一瞬でも私の顔を思い浮かべてくれたのだろうか。


もっと一緒にいたかったと思ってくれただろうか。



君に聞きたいことはいっぱいあるけど、どうやって聞けばいい?


もしも1分だけ君にもう一度会えるならば、私はどうするだろう。


きっと聞きたいことも言いたいこともあるのに何もできずに

ただ君を再び見つめることができた時間に嬉しくて動けないだろうね。


もしも、私が60歳くらいまで生きたとして、

これまでの人生の悪いことを神様が許してくれたとしよう。

そしてまんまと天国に行けて君に再び逢うことができた時、

私は60歳の姿で、君は18歳のままなのだろうか?


さすがにそれは勘弁してほしい。


君の60歳の姿も見たくないから、そこは神様の力で

私を20歳に戻してほしい。

そして、行けなかったヒマワリ畑に行こう。


あの日、待っていたあの場所から

何時間も待ちぼうけをしていたあの時間を無くして

時間通りくる君のバイクの後ろに乗って

埃まみれになって、途中でお尻が痛くなったと文句を言いながら・・・


その場面を幾度と無く想像しながら、私は時間を重ねている。

叶わぬことだと思っていても、朝起きたら今までのことは

すべて夢で、あの日の朝なんじゃないかと思いながら。


今、君は幸せですか?


またヒネくれて心を閉ざしてませんか?


笑うことを忘れていませんか?


私がいつまでも心配していることは迷惑ですか?



でも、それは仕方無いね。

だって一番好きな時に勝手に消えてしまったんだから。

- [データ抜粋]:
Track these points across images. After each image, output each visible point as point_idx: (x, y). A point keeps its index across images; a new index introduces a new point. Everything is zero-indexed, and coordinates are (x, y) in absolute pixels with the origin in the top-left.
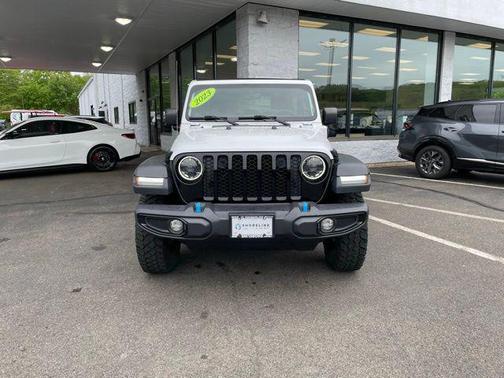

- [取り組む課題]:
A) 君を想う文章から、「君に聞きたいことはいっぱいあるけど、どうやって聞けばいい?」を含む語句で始まり「これまでの人生の悪いことを神様が許してくれたとしよう。」で終わる部分を、一字も変えずにもう一度書き出しなさい。
B) 君を想う文章で、書き手が神様の力で自分を20歳に戻してほしいと願うのはなぜか。文章中に示された理由に基づいて、1～3文で説明しなさい。
C) 君を想う文章を、最後の文の後から引き継いで書き進めなさい。

- [課題ごとの解答]:
A)
君に聞きたいことはいっぱいあるけど、どうやって聞けばいい?


もしも1分だけ君にもう一度会えるならば、私はどうするだろう。


きっと聞きたいことも言いたいこともあるのに何もできずに

ただ君を再び見つめることができた時間に嬉しくて動けないだろうね。


もしも、私が60歳くらいまで生きたとして、

これまでの人生の悪いことを神様が許してくれたとしよう。

B) 天国で再会できたとしても、書き手は60歳の姿なのに君は18歳のままかもしれず、それは勘弁してほしいと考えている。かといって君の60歳の姿も見たくない。そのため、自分のほうを20歳に戻してほしいと願っている。

C)
忘れようと努力しようとしたけど、たぶんどんなことをしても

忘れることはできないから。


勝手に消えてしまった君。

忘れられない私。


両者痛み分けってことで引き分けにしようね。


きっと忘れられないんじゃなくて、忘れたくないんだと思う。

でも私はあの日以来、なんとなく目の前の時間がボヤけている。


毎日いろんなことが起きるし、いろんな人にも出会う。


時間は流れているのに、なにか置いてきたように胸に穴が開いている。



消えた君の面影を誰かに被せ、その人を通して君を好きでい続けるより

形こそ無いが、それでも本物の君を好きでいるほうが

きっと私には合っているのかもしれない。


今、目の前に君がいるならば


「すっごく嬉しくでしょ?こんなに好きでいてもらって」


あの時のようにイタズラな笑顔で君をからかい、


「別に....馬鹿じゃないの?」


君が照れる顔が目に浮かぶ。

ちょっとだけ下を向いてニヤッとするあの笑顔を....


ハル・・・

君にもう一度会えるなら、私は何もいらない。